The output of these statements is shown in Output 30.3.2.

Output 30.3.2 Poisson Model for the Number of Published Articles with Penalized Likelihood Method
The TCOUNTREG Procedure

Model Fit Summary
Dependent Variable art
Number of Observations 915
Data Set WORK.LONG97DATA
Model Poisson
Log Likelihood -1651
Maximum Absolute Gradient 4.20414E-6
Number of Iterations 7
Optimization Method Quasi-Newton
AIC 3312
SBC 3336

Algorithm converged.

Parameter Estimates
Parameter DF Estimate Standard Error t Value Approx
Pr > |t|
Intercept 1 0.345174 0.060125 5.74 <.0001
fem 1 -0.225303 0.054615 -4.13 <.0001
mar 1 0.152175 0.061067 2.49 0.0127
kid5 1 -0.184993 0.040139 -4.61 <.0001
ment 1 0.025761 0.001950 13.21 <.0001

The "Parameter Estimates" table shows that the variable was dropped from the model.

The next statements use the information criterion by specifying the SELECT=INFO option.The direction of search is chosen to be FORWARD, and the information criterion is AIC. In order to achieve the same selection of variables as for the penalized likelihood method, 0.001 is specified for the percentage of decrease in the information criterion necessary for the algorithm to stop.

proc tcountreg data = long97data;
   model art = fem mar kid5 phd ment / dist      = poisson
                                       select    = INFO
                                     ( direction = forward
                                       criter    = AIC
                                       lstop     = 0.001 );
run;

The output of these statements is shown in Figure 30.3.3.

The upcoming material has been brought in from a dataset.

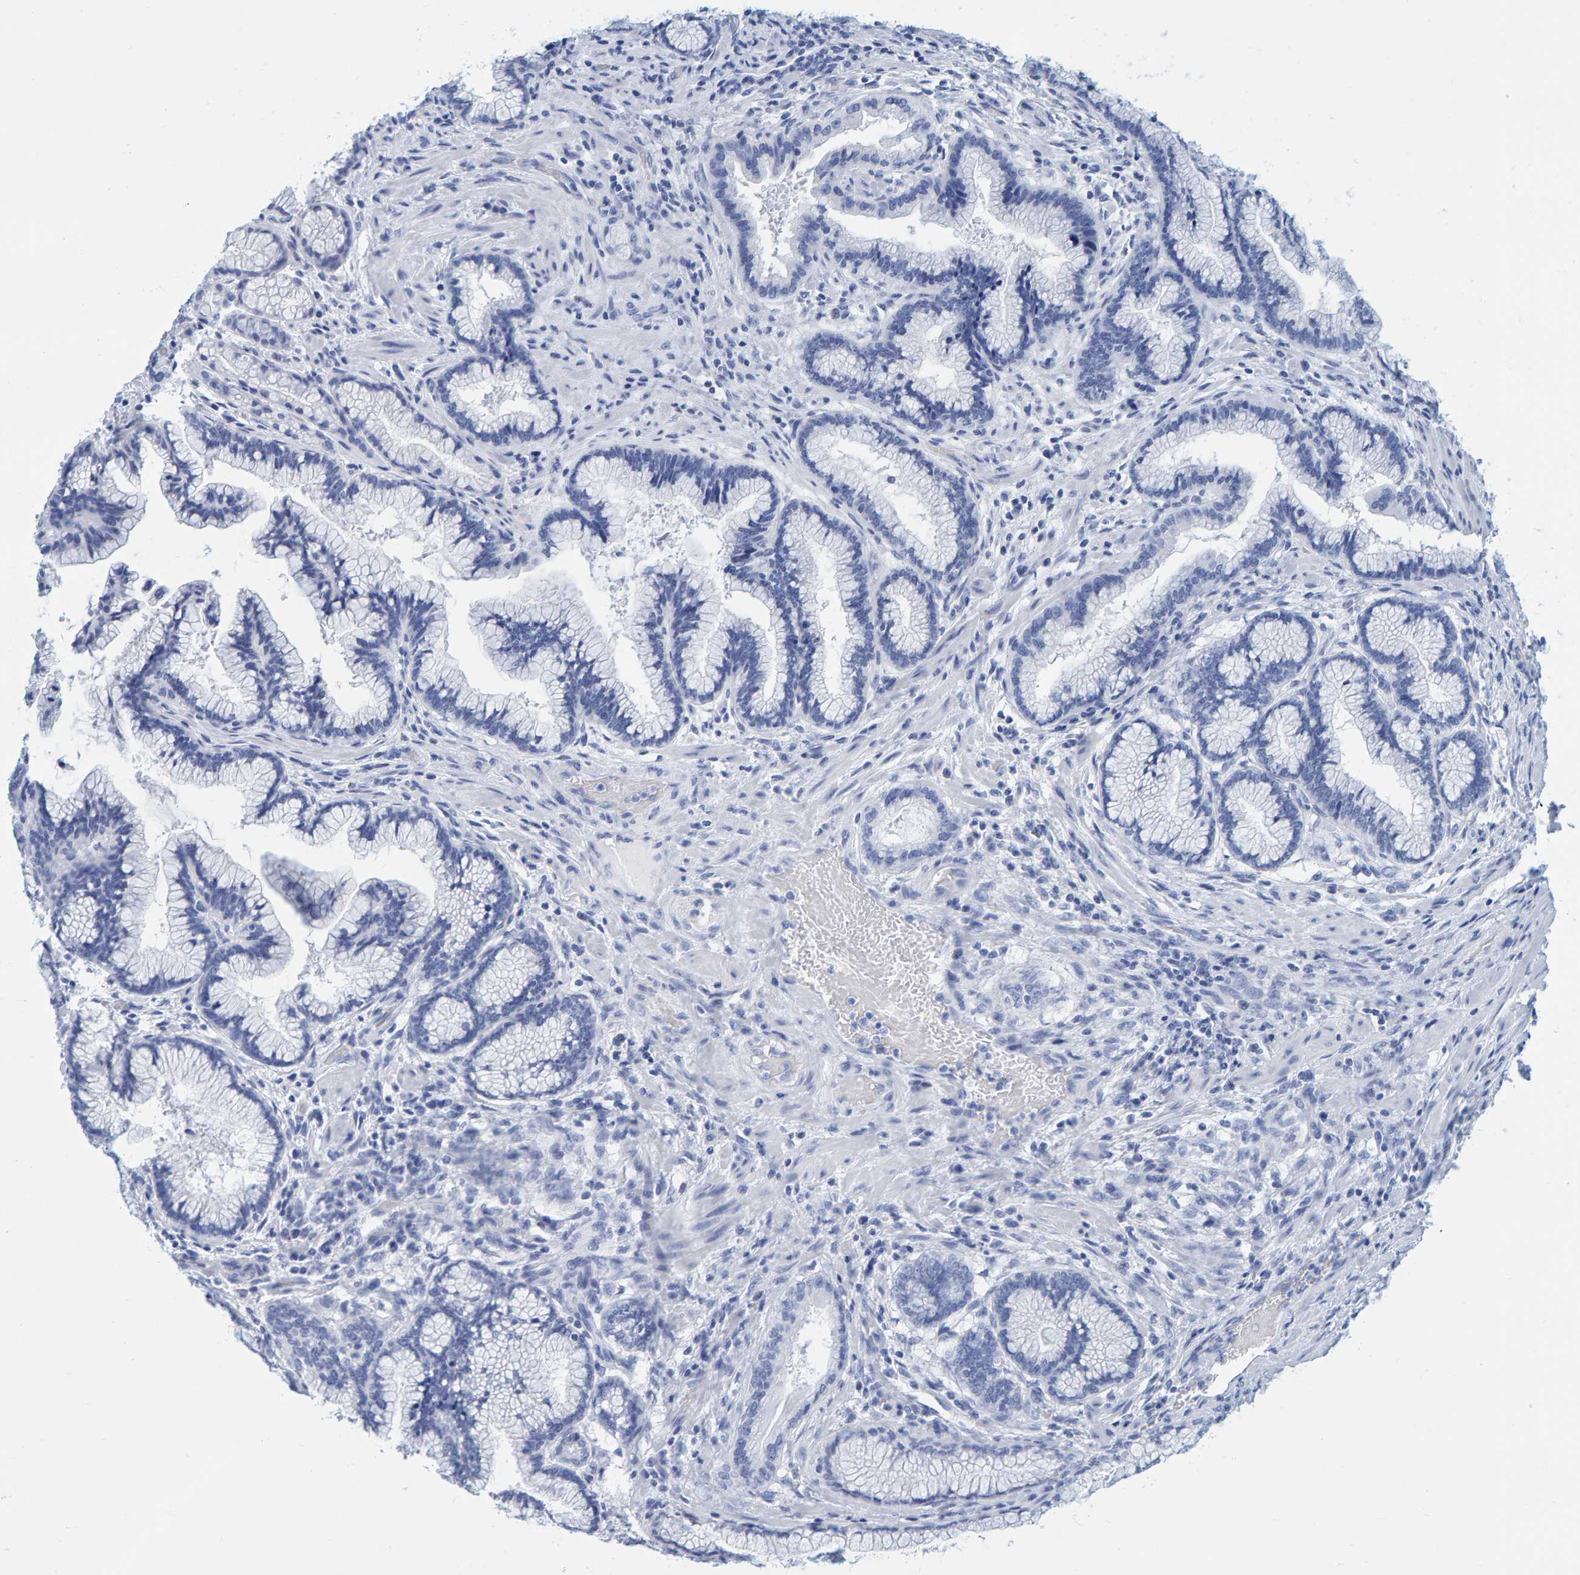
{"staining": {"intensity": "negative", "quantity": "none", "location": "none"}, "tissue": "pancreatic cancer", "cell_type": "Tumor cells", "image_type": "cancer", "snomed": [{"axis": "morphology", "description": "Adenocarcinoma, NOS"}, {"axis": "topography", "description": "Pancreas"}], "caption": "Histopathology image shows no significant protein positivity in tumor cells of pancreatic adenocarcinoma. (DAB (3,3'-diaminobenzidine) immunohistochemistry with hematoxylin counter stain).", "gene": "SFTPC", "patient": {"sex": "female", "age": 64}}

Output 30.3.3 Poisson Model for the Number of Published Articles with Search Method Using Information Criterion
The TCOUNTREG Procedure

Stepwise Selection Information
Step Effect Entered Effect Removed AIC SBC
0 Intercept   3487.146950 3491.965874
1 ment   3341.286487 3350.924335
2 fem   3330.744604 3345.201376
3 kid5   3316.593036 3335.868733
4 mar   3312.348824 3336.443445

Model Fit Summary
Dependent Variable art
Number of Observations 915
Data Set WORK.LONG97DATA
Model Poisson
Log Likelihood -1651
Maximum Absolute Gradient 8.13749E-8
Number of Iterations 0
Optimization Method Newton-Raphson
AIC 3312
SBC 3336

Algorithm converged.

Parameter Estimates
Parameter DF Estimate Standard Error t Value Approx
Pr > |t|
Intercept 1 0.345174 0.060125 5.74 <.0001
fem 1 -0.225303 0.054615 -4.13 <.0001
mar 1 0.152175 0.061067 2.49 0.0127
kid5 1 -0.184993 0.040139 -4.61 <.0001
ment 1 0.025761 0.001950 13.21 <.0001

From the output, it is clear that the same set of variables was chosen as the result of information criterion algorithm. Note that the forward optimization algorithm starts with the constant as the only explanatory variable.


Note: This procedure is experimental.